The fast-growing sand mining industry is grappling with a rising number of environmental problems across western Wisconsin.

Many of the cases involve water pollution — where vast piles of sand, sediment and dirt have washed off properties, often after heavy rains, and contaminated waterways. …

“It’s really changing the nature of western Wisconsin,” former Natural Resources Board member John Welter told board members in September at a hearing in Eau Claire. …

The cases the [Department of Natural Resources] has referred to the state Department of Justice include an April 2012 accident in Burnett County, where sediment flowed from a site owned by Interstate Energy Partners of Plymouth, Minn., into a wetland, then into a creek and ultimately into the St. Croix River, a federally protected national scenic waterway. …

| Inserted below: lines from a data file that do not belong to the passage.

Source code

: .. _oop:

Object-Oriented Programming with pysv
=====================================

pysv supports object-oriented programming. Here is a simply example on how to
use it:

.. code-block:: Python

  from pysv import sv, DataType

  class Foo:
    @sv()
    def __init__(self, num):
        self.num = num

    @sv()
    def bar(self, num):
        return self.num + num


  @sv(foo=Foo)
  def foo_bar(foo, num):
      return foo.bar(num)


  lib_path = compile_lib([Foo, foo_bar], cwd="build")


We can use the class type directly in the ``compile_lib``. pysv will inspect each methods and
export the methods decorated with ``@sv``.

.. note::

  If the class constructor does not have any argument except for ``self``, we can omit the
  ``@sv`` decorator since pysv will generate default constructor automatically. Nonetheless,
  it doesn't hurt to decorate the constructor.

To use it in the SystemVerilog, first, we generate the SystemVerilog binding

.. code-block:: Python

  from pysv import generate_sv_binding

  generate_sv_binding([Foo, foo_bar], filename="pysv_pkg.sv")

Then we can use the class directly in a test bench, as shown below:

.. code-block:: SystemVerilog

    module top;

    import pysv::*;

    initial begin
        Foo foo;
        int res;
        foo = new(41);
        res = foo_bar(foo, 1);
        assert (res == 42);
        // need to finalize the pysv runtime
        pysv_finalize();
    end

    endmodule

In another case referred to the Justice Department in spring 2012, a dike collapsed in Blair, in Trempealeau County, “resulting in a river of mud flowing in excess of 2,100 feet, causing extensive damage to private property,” a DNR report shows. The owner, Preferred Sands, headquartered in Radnor, Pa., is accused of failing to prepare and implement a storm-water control plan.

In April of that year, Preferred Sands’ processing plant also violated limits for particle and carbon monoxide pollution.

One day, we would love to write a story about how fracking is helping the environment. But between water contamination, earthquakes, air pollution, deforestation, industrial accidents, and sand mining, that just doesn’t seem likely.